Google Answers, the now-defunct Q&A service operated by Google from 2002 to 2006, attracted its share of eccentrics and has the questions to show for it.
One Luke Smith proposed to his sweetheart by posting a question asking whether she would marry him. I fear the two-star rating means that the response was “no”.
Some people just liked to exercise the system, to see what would happen. Probonopublico paid $2 to ask for over a thousand comments to be posted, and hailstorm paid $2 for anyone willing to post an answer (anything!) in return for a guaranteed one-star rating. Another customer guaranteed five stars. Myoarin wanted the answerer to be the researcher who posted closest to the exact hour.
A question could be posted to make a voluntary payment to a researcher who had helped out on another question, but was not the one who had posted the answer. These “dummy” questions and answers were sometimes quite cryptic.

═══

- **TASK REQUIREMENTS**
**a.** Reproduce the part of the Google Answers passage that begins at the words "Some people just" and stops after "the exact hour.".
**b.** For each statement, say yes or no to whether it agrees with the Google Answers passage, and quote the words that settle it: (i) Google operated the service from 2002 to 2006. (ii) Probonopublico asked for a hundred comments to be posted. (iii) Myoarin wanted the answerer to be the researcher who posted closest to the exact hour.
Rely only on the Google Answers passage above.

- **ENTRIES SUPPLIED**
═══

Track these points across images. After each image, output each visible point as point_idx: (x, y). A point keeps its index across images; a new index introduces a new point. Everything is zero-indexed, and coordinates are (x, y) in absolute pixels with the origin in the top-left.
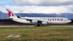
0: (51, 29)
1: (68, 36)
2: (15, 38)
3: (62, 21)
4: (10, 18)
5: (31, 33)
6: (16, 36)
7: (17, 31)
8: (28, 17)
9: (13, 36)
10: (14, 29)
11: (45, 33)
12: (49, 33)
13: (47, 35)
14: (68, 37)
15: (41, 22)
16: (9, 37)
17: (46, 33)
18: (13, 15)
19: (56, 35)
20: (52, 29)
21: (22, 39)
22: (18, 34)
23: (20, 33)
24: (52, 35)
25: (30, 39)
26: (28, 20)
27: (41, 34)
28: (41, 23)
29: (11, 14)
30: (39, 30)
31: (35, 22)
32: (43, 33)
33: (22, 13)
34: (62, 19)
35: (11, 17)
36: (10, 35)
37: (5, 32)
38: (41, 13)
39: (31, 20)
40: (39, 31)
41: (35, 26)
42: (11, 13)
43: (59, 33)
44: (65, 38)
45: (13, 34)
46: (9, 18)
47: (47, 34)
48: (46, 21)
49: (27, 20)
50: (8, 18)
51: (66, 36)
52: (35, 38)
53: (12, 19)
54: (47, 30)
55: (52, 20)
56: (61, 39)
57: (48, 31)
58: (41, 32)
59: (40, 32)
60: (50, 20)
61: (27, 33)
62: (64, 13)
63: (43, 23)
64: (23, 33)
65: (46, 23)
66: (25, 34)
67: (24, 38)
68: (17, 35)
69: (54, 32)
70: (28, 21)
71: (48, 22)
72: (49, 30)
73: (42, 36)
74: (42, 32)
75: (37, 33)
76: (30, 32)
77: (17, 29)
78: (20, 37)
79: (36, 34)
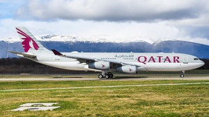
0: (137, 87)
1: (192, 107)
2: (41, 111)
3: (176, 64)
4: (29, 56)
5: (84, 97)
6: (43, 106)
7: (40, 91)
8: (80, 52)
9: (32, 106)
10: (32, 86)
11: (125, 99)
12: (137, 98)
13: (132, 104)
14: (192, 109)
15: (120, 65)
16: (21, 109)
17: (127, 99)
18: (36, 47)
19: (157, 103)
20: (141, 87)
21: (61, 114)
22: (47, 100)
23: (50, 99)
24: (145, 103)
25: (84, 114)
26: (81, 60)
27: (112, 100)
28: (118, 69)
29: (31, 44)
30: (105, 88)
31: (103, 66)
32: (119, 97)
33: (48, 40)
34: (178, 58)
35: (31, 52)
36: (24, 105)
37: (8, 96)
38: (102, 41)
39: (90, 62)
40: (105, 93)
41: (101, 77)
42: (32, 42)
43: (164, 99)
44: (185, 111)
45: (32, 101)
46: (25, 55)
47: (132, 102)
48: (133, 63)
49: (78, 62)
50: (22, 56)
51: (185, 105)
52: (98, 112)
53: (35, 57)
54: (127, 89)
55: (148, 60)
56: (173, 114)
57: (132, 92)
58: (112, 95)
59: (109, 95)
60: (142, 59)
61: (73, 98)
62: (167, 40)
63: (124, 68)
64: (60, 99)
65: (134, 69)
66: (67, 99)
67: (67, 111)
68: (44, 104)
69: (148, 95)
70: (81, 63)
71: (137, 66)
72: (133, 90)
73: (119, 108)
74: (116, 95)
75: (100, 97)
76: (81, 95)
77: (40, 85)
78: (54, 110)
79: (98, 100)
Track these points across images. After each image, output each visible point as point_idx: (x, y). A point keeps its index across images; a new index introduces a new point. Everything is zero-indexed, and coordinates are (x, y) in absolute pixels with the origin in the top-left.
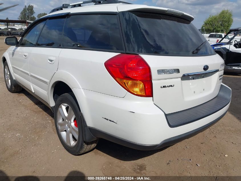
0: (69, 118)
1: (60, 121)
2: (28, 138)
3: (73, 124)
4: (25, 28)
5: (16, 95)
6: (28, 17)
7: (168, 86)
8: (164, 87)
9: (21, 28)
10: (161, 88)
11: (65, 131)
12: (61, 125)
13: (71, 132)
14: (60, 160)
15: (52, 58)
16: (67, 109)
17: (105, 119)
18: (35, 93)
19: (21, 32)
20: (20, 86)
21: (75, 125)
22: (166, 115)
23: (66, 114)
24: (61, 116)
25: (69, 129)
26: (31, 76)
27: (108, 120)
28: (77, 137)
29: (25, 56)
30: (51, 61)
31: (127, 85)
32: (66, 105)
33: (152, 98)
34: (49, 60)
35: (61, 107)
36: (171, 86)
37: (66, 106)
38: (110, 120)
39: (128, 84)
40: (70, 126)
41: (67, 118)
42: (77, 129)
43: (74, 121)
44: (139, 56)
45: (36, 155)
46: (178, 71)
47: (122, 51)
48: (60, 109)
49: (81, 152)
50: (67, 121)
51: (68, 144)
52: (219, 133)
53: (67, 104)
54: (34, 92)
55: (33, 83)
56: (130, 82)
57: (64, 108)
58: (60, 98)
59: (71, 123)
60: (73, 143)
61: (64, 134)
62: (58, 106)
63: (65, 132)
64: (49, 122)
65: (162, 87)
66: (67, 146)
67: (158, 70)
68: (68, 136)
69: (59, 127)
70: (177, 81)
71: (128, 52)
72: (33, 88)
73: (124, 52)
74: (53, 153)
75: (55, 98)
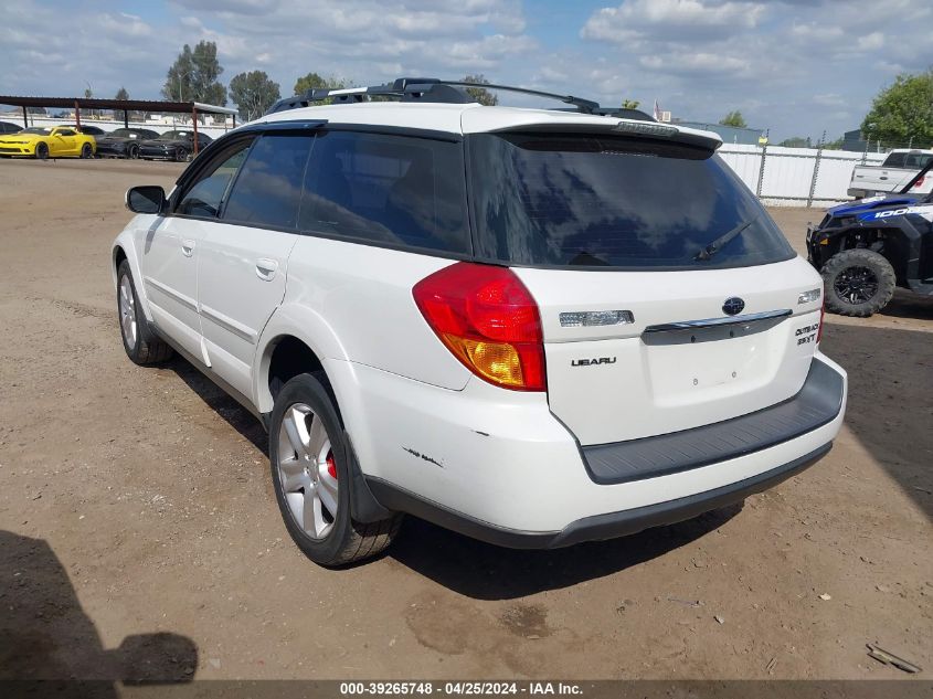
0: (313, 450)
1: (288, 459)
2: (187, 508)
3: (324, 468)
4: (189, 130)
5: (151, 374)
6: (198, 85)
7: (595, 362)
8: (581, 363)
9: (172, 129)
10: (573, 364)
11: (302, 490)
12: (290, 471)
13: (317, 495)
14: (281, 578)
15: (268, 265)
16: (309, 420)
17: (411, 451)
18: (215, 370)
19: (174, 145)
20: (167, 344)
21: (331, 471)
22: (584, 450)
23: (305, 438)
24: (291, 442)
25: (312, 485)
26: (204, 314)
27: (418, 455)
28: (333, 508)
29: (187, 249)
30: (265, 271)
31: (470, 356)
32: (306, 408)
33: (545, 393)
34: (259, 268)
35: (291, 415)
36: (607, 361)
37: (304, 412)
38: (423, 457)
39: (473, 352)
40: (315, 475)
41: (307, 450)
42: (334, 485)
43: (328, 459)
44: (511, 272)
45: (210, 561)
46: (628, 316)
47: (465, 256)
48: (287, 421)
49: (343, 555)
50: (307, 458)
51: (309, 532)
52: (826, 524)
53: (309, 404)
54: (209, 364)
55: (208, 336)
56: (480, 348)
57: (299, 417)
58: (287, 388)
59: (318, 464)
60: (322, 528)
61: (296, 500)
62: (281, 411)
63: (300, 495)
64: (255, 466)
65: (576, 363)
66: (307, 538)
67: (562, 314)
68: (308, 505)
69: (284, 479)
70: (625, 345)
71: (480, 257)
72: (207, 351)
73: (470, 258)
74: (261, 556)
75: (274, 389)
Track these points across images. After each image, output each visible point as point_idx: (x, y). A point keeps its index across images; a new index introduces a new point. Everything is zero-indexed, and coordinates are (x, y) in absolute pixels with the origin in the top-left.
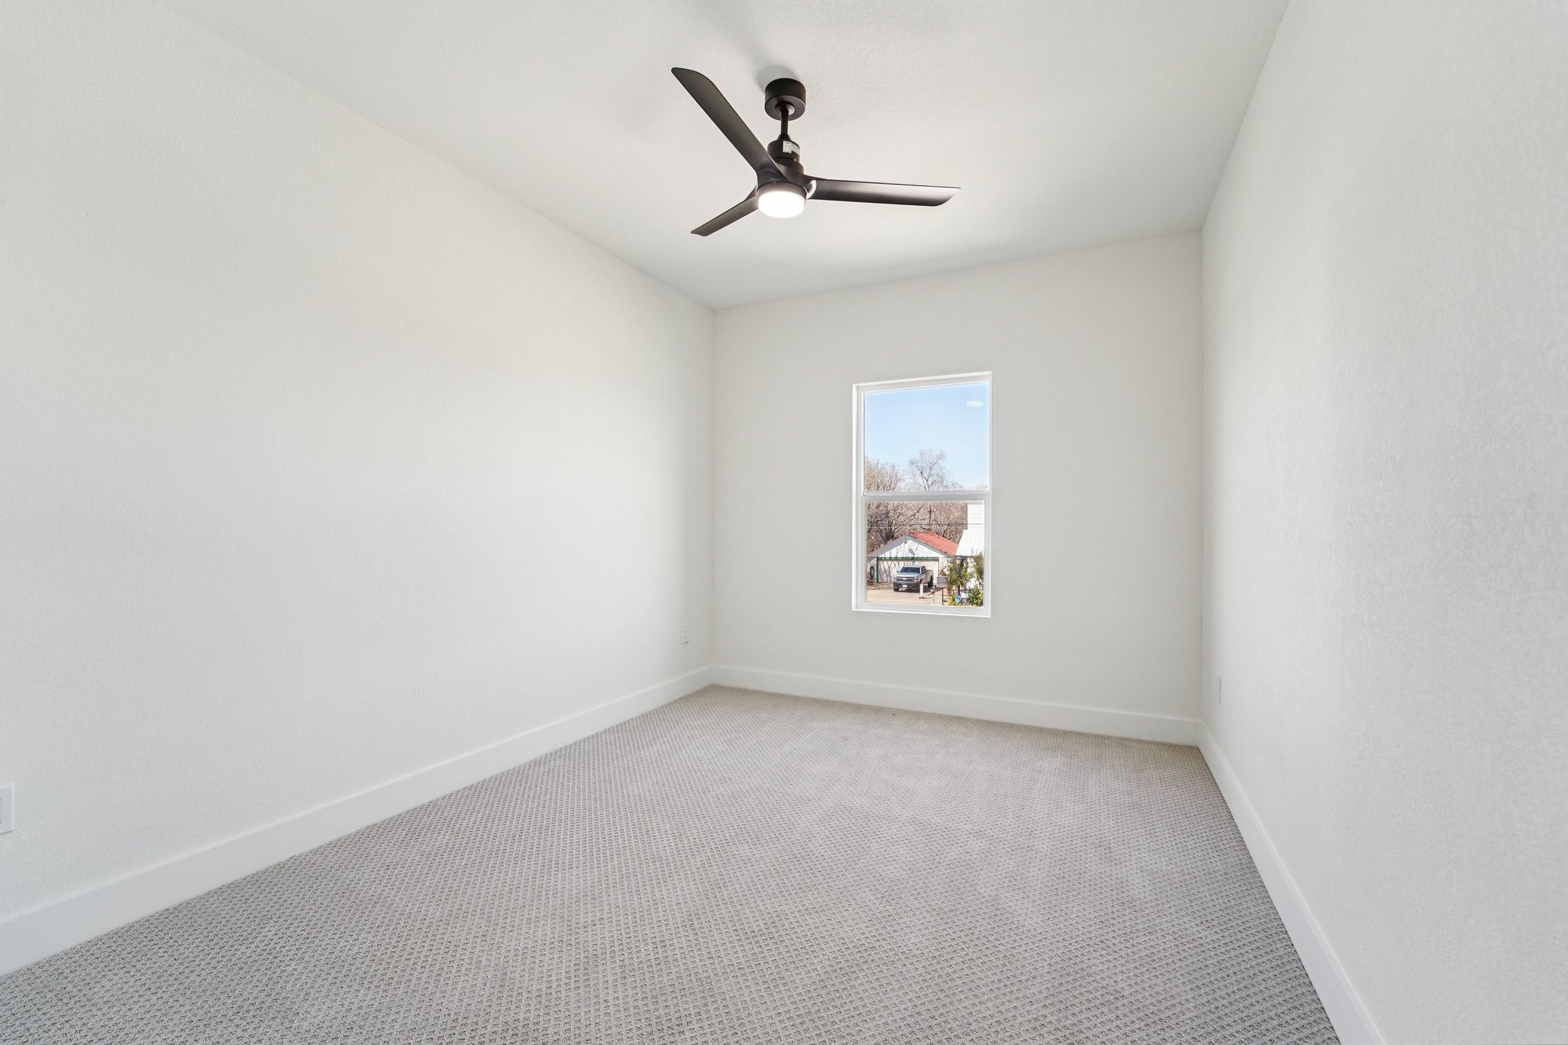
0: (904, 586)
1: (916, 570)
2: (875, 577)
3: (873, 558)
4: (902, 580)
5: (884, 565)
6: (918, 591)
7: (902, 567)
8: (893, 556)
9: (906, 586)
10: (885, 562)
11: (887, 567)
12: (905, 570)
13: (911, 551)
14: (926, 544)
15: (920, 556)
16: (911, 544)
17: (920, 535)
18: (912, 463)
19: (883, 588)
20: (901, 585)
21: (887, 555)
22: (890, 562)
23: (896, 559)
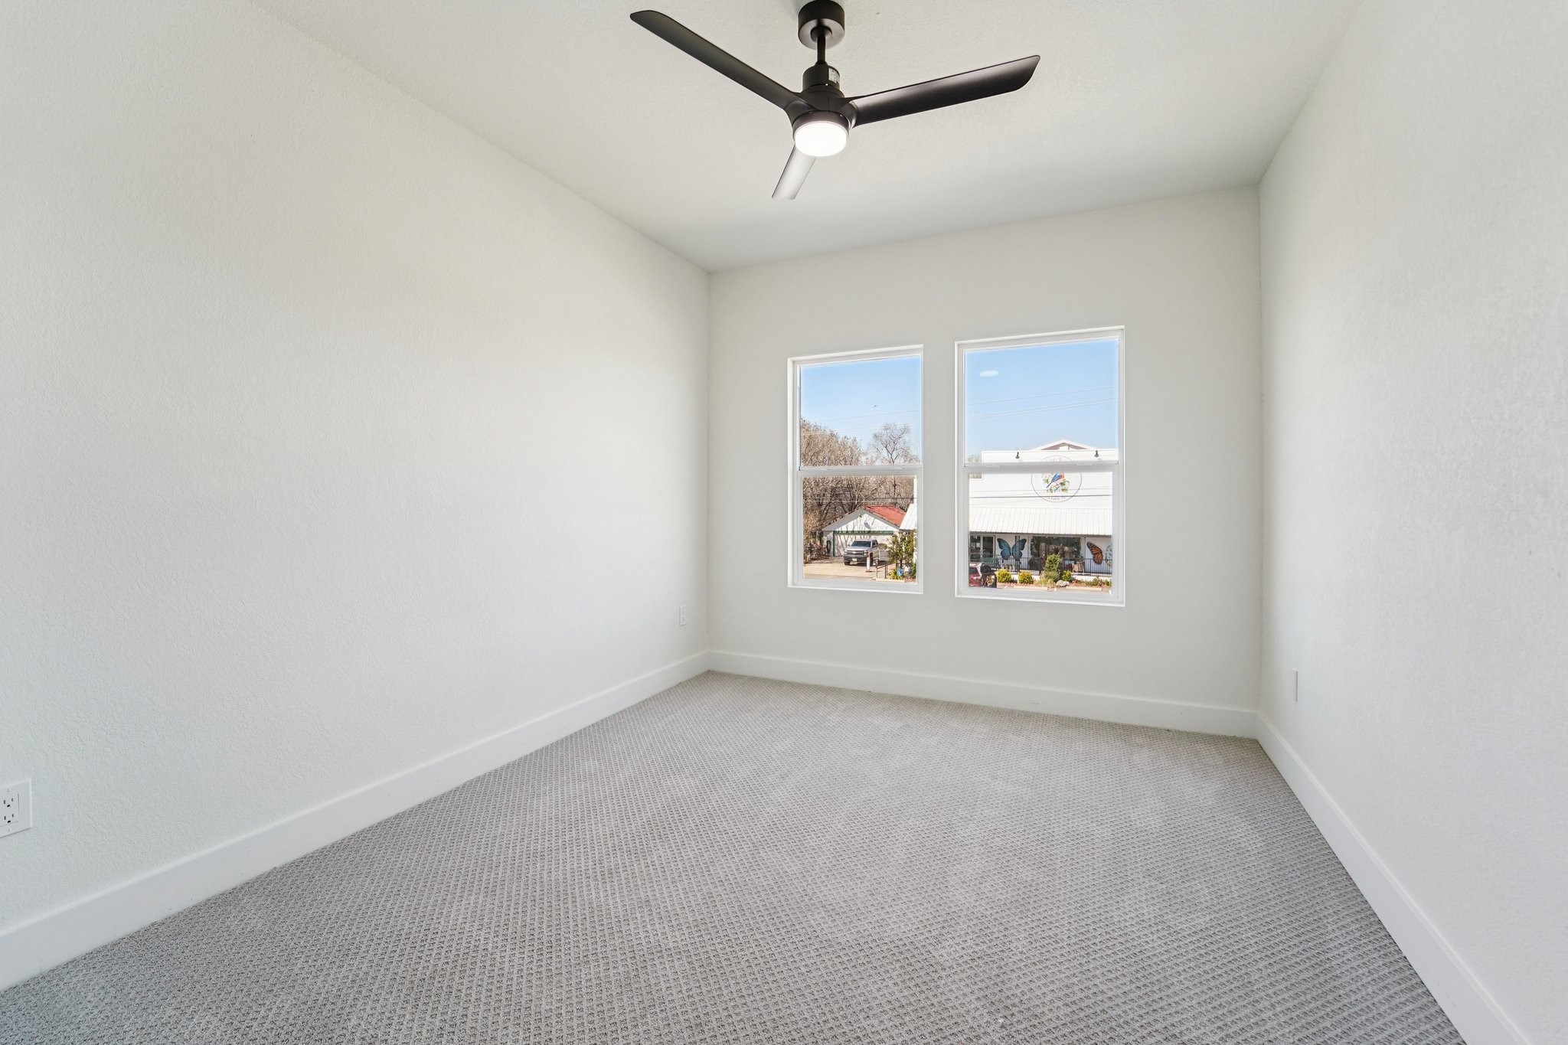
0: (853, 560)
1: (867, 544)
2: (832, 550)
3: (831, 531)
4: (853, 554)
5: (841, 539)
6: (865, 565)
7: (853, 540)
8: (850, 529)
9: (856, 560)
10: (842, 536)
11: (844, 541)
12: (857, 544)
13: (866, 525)
14: (882, 518)
15: (877, 530)
16: (866, 518)
17: (877, 509)
18: (876, 436)
19: (837, 562)
20: (851, 558)
21: (844, 528)
22: (846, 536)
23: (853, 533)
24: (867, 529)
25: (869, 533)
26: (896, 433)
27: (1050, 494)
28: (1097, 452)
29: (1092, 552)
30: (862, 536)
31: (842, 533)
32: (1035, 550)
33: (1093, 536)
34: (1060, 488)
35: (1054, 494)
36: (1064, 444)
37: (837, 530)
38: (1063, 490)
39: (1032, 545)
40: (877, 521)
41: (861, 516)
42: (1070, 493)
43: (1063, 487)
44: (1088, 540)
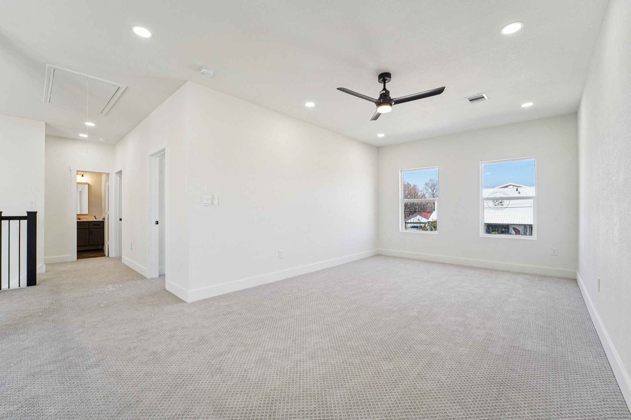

═══

- **EXPECTED RESULTS**
**a.**
Some people just liked to exercise the system, to see what would happen. Probonopublico paid $2 to ask for over a thousand comments to be posted, and hailstorm paid $2 for anyone willing to post an answer (anything!) in return for a guaranteed one-star rating. Another customer guaranteed five stars. Myoarin wanted the answerer to be the researcher who posted closest to the exact hour.

**b.**
(i) Yes: "operated by Google from 2002 to 2006"
(ii) No: "Probonopublico paid $2 to ask for over a thousand comments to be posted"
(iii) Yes: "Myoarin wanted the answerer to be the researcher who posted closest to the exact hour."